PROVIDED RECORDS:
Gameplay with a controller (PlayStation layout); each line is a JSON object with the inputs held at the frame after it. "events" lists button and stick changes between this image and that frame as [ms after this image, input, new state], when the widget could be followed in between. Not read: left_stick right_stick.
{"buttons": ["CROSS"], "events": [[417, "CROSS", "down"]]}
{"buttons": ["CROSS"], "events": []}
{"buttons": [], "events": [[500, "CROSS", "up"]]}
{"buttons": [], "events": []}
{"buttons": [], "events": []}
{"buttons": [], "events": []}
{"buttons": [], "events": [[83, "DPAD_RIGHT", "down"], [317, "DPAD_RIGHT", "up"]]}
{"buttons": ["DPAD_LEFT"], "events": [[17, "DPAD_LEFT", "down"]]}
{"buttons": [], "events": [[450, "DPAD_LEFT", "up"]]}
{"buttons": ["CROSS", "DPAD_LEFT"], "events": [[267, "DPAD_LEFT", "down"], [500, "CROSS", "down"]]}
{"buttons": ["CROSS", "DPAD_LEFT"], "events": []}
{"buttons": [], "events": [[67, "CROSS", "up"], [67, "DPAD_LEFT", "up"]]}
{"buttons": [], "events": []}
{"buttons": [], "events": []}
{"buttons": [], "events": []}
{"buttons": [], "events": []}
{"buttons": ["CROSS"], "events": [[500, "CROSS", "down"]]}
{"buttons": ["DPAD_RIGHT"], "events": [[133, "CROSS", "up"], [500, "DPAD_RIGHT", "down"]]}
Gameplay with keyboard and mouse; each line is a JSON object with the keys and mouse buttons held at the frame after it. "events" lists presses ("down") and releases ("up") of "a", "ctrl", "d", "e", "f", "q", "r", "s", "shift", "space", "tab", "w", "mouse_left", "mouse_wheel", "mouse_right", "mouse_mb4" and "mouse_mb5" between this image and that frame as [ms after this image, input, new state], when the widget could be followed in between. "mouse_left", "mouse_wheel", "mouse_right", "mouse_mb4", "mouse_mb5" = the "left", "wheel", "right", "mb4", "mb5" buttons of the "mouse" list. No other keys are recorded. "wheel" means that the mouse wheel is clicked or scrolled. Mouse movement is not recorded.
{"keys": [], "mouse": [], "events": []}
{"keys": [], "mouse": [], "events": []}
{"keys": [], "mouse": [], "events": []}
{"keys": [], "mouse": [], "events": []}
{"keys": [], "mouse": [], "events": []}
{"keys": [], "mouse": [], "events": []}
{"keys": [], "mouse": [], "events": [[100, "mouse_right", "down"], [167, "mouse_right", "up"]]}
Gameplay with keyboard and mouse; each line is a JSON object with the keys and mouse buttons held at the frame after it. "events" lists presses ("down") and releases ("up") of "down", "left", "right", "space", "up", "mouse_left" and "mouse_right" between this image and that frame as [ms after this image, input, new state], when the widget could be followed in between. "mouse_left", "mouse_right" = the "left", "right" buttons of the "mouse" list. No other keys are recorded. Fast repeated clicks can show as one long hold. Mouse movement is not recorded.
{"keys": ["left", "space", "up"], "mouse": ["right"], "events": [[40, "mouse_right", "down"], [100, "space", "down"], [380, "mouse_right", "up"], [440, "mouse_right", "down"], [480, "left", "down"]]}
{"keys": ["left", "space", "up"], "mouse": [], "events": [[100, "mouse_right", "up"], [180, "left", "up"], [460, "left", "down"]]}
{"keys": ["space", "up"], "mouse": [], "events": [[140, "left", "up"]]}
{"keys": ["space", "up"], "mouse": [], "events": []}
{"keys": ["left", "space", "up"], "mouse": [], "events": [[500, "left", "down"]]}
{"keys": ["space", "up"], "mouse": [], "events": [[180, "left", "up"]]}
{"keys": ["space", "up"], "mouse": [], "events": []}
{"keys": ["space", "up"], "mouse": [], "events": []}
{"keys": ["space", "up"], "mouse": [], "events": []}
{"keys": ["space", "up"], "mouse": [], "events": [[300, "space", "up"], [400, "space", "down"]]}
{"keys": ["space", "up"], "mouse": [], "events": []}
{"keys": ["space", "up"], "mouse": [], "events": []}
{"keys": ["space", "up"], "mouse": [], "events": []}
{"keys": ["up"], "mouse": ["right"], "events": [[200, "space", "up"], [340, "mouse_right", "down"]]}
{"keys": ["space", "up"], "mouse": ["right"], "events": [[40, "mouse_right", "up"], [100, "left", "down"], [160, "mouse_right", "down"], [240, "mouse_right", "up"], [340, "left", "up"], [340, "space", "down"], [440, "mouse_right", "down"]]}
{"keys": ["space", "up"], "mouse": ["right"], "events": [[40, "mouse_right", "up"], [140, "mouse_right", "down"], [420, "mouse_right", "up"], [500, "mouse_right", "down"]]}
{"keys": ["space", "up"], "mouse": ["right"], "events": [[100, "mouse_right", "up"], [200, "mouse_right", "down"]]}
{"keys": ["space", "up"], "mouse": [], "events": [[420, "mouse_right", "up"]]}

GOAL OF THE EXERCISE:
When you answer, output all of the material exactly as it appears above.

EXERCISE RESPONSE:
Gameplay with a controller (PlayStation layout); each line is a JSON object with the inputs held at the frame after it. "events" lists button and stick changes between this image and that frame as [ms after this image, input, new state], when the widget could be followed in between. Not read: left_stick right_stick.
{"buttons": ["CROSS"], "events": [[417, "CROSS", "down"]]}
{"buttons": ["CROSS"], "events": []}
{"buttons": [], "events": [[500, "CROSS", "up"]]}
{"buttons": [], "events": []}
{"buttons": [], "events": []}
{"buttons": [], "events": []}
{"buttons": [], "events": [[83, "DPAD_RIGHT", "down"], [317, "DPAD_RIGHT", "up"]]}
{"buttons": ["DPAD_LEFT"], "events": [[17, "DPAD_LEFT", "down"]]}
{"buttons": [], "events": [[450, "DPAD_LEFT", "up"]]}
{"buttons": ["CROSS", "DPAD_LEFT"], "events": [[267, "DPAD_LEFT", "down"], [500, "CROSS", "down"]]}
{"buttons": ["CROSS", "DPAD_LEFT"], "events": []}
{"buttons": [], "events": [[67, "CROSS", "up"], [67, "DPAD_LEFT", "up"]]}
{"buttons": [], "events": []}
{"buttons": [], "events": []}
{"buttons": [], "events": []}
{"buttons": [], "events": []}
{"buttons": ["CROSS"], "events": [[500, "CROSS", "down"]]}
{"buttons": ["DPAD_RIGHT"], "events": [[133, "CROSS", "up"], [500, "DPAD_RIGHT", "down"]]}
Gameplay with keyboard and mouse; each line is a JSON object with the keys and mouse buttons held at the frame after it. "events" lists presses ("down") and releases ("up") of "a", "ctrl", "d", "e", "f", "q", "r", "s", "shift", "space", "tab", "w", "mouse_left", "mouse_wheel", "mouse_right", "mouse_mb4" and "mouse_mb5" between this image and that frame as [ms after this image, input, new state], when the widget could be followed in between. "mouse_left", "mouse_wheel", "mouse_right", "mouse_mb4", "mouse_mb5" = the "left", "wheel", "right", "mb4", "mb5" buttons of the "mouse" list. No other keys are recorded. "wheel" means that the mouse wheel is clicked or scrolled. Mouse movement is not recorded.
{"keys": [], "mouse": [], "events": []}
{"keys": [], "mouse": [], "events": []}
{"keys": [], "mouse": [], "events": []}
{"keys": [], "mouse": [], "events": []}
{"keys": [], "mouse": [], "events": []}
{"keys": [], "mouse": [], "events": []}
{"keys": [], "mouse": [], "events": [[100, "mouse_right", "down"], [167, "mouse_right", "up"]]}
Gameplay with keyboard and mouse; each line is a JSON object with the keys and mouse buttons held at the frame after it. "events" lists presses ("down") and releases ("up") of "down", "left", "right", "space", "up", "mouse_left" and "mouse_right" between this image and that frame as [ms after this image, input, new state], when the widget could be followed in between. "mouse_left", "mouse_right" = the "left", "right" buttons of the "mouse" list. No other keys are recorded. Fast repeated clicks can show as one long hold. Mouse movement is not recorded.
{"keys": ["left", "space", "up"], "mouse": ["right"], "events": [[40, "mouse_right", "down"], [100, "space", "down"], [380, "mouse_right", "up"], [440, "mouse_right", "down"], [480, "left", "down"]]}
{"keys": ["left", "space", "up"], "mouse": [], "events": [[100, "mouse_right", "up"], [180, "left", "up"], [460, "left", "down"]]}
{"keys": ["space", "up"], "mouse": [], "events": [[140, "left", "up"]]}
{"keys": ["space", "up"], "mouse": [], "events": []}
{"keys": ["left", "space", "up"], "mouse": [], "events": [[500, "left", "down"]]}
{"keys": ["space", "up"], "mouse": [], "events": [[180, "left", "up"]]}
{"keys": ["space", "up"], "mouse": [], "events": []}
{"keys": ["space", "up"], "mouse": [], "events": []}
{"keys": ["space", "up"], "mouse": [], "events": []}
{"keys": ["space", "up"], "mouse": [], "events": [[300, "space", "up"], [400, "space", "down"]]}
{"keys": ["space", "up"], "mouse": [], "events": []}
{"keys": ["space", "up"], "mouse": [], "events": []}
{"keys": ["space", "up"], "mouse": [], "events": []}
{"keys": ["up"], "mouse": ["right"], "events": [[200, "space", "up"], [340, "mouse_right", "down"]]}
{"keys": ["space", "up"], "mouse": ["right"], "events": [[40, "mouse_right", "up"], [100, "left", "down"], [160, "mouse_right", "down"], [240, "mouse_right", "up"], [340, "left", "up"], [340, "space", "down"], [440, "mouse_right", "down"]]}
{"keys": ["space", "up"], "mouse": ["right"], "events": [[40, "mouse_right", "up"], [140, "mouse_right", "down"], [420, "mouse_right", "up"], [500, "mouse_right", "down"]]}
{"keys": ["space", "up"], "mouse": ["right"], "events": [[100, "mouse_right", "up"], [200, "mouse_right", "down"]]}
{"keys": ["space", "up"], "mouse": [], "events": [[420, "mouse_right", "up"]]}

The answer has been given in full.